» Materials provided:

----------------

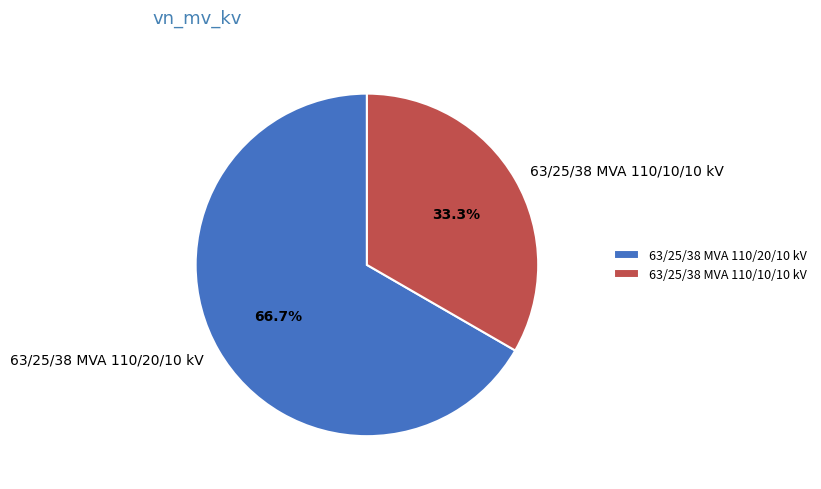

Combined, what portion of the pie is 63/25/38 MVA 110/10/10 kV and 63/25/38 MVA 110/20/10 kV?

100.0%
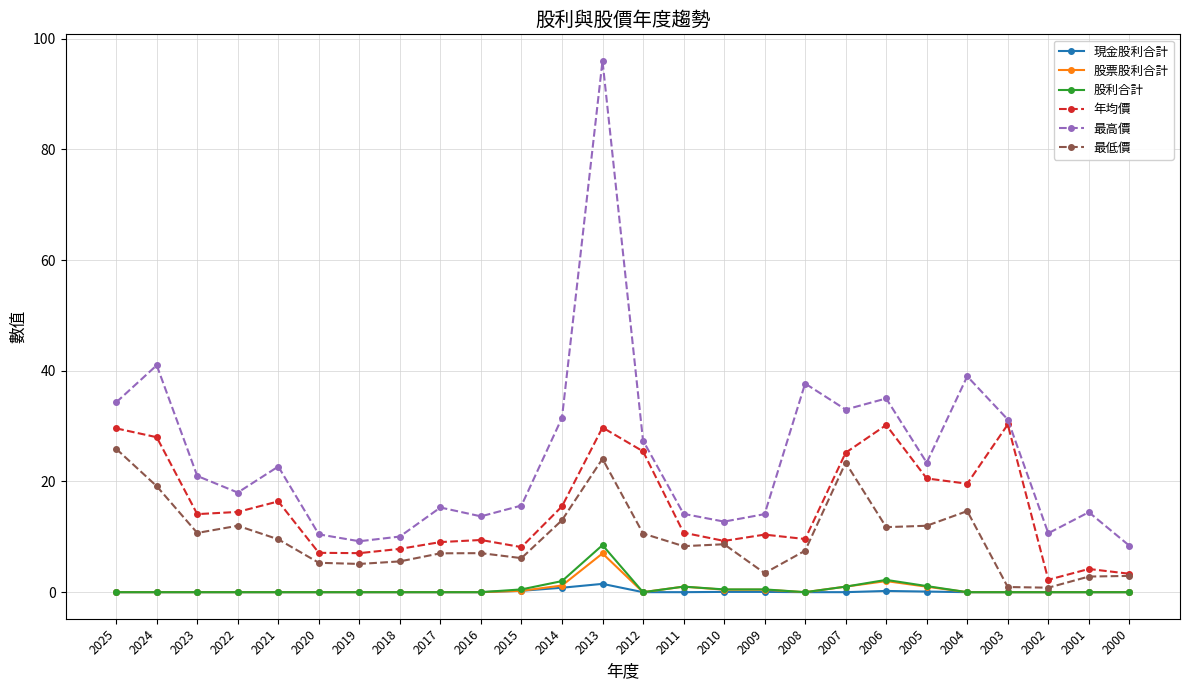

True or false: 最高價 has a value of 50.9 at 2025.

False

----------------

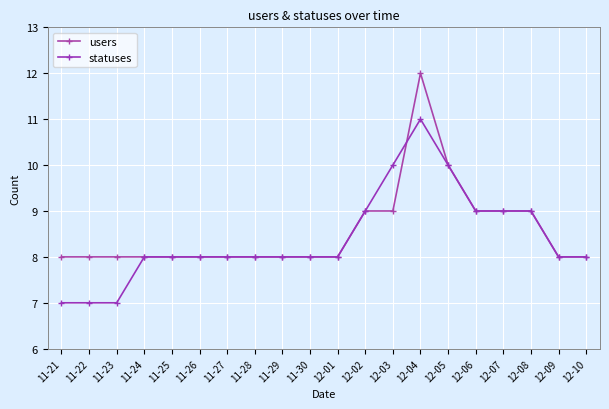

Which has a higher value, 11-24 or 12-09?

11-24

----------------

» Exercise requirements: Could you rewrite the material above as a JSON list of strings, covering everything from the line containing "Combined, what portion" down to the line containing "True or false: 最高價", both included? Use one string per line, skip blank lines, and leave the pictures out.

» Task solution:
[
  "Combined, what portion of the pie is 63/25/38 MVA 110/10/10 kV and 63/25/38 MVA 110/20/10 kV?",
  "100.0%",
  "True or false: 最高價 has a value of 50.9 at 2025."
]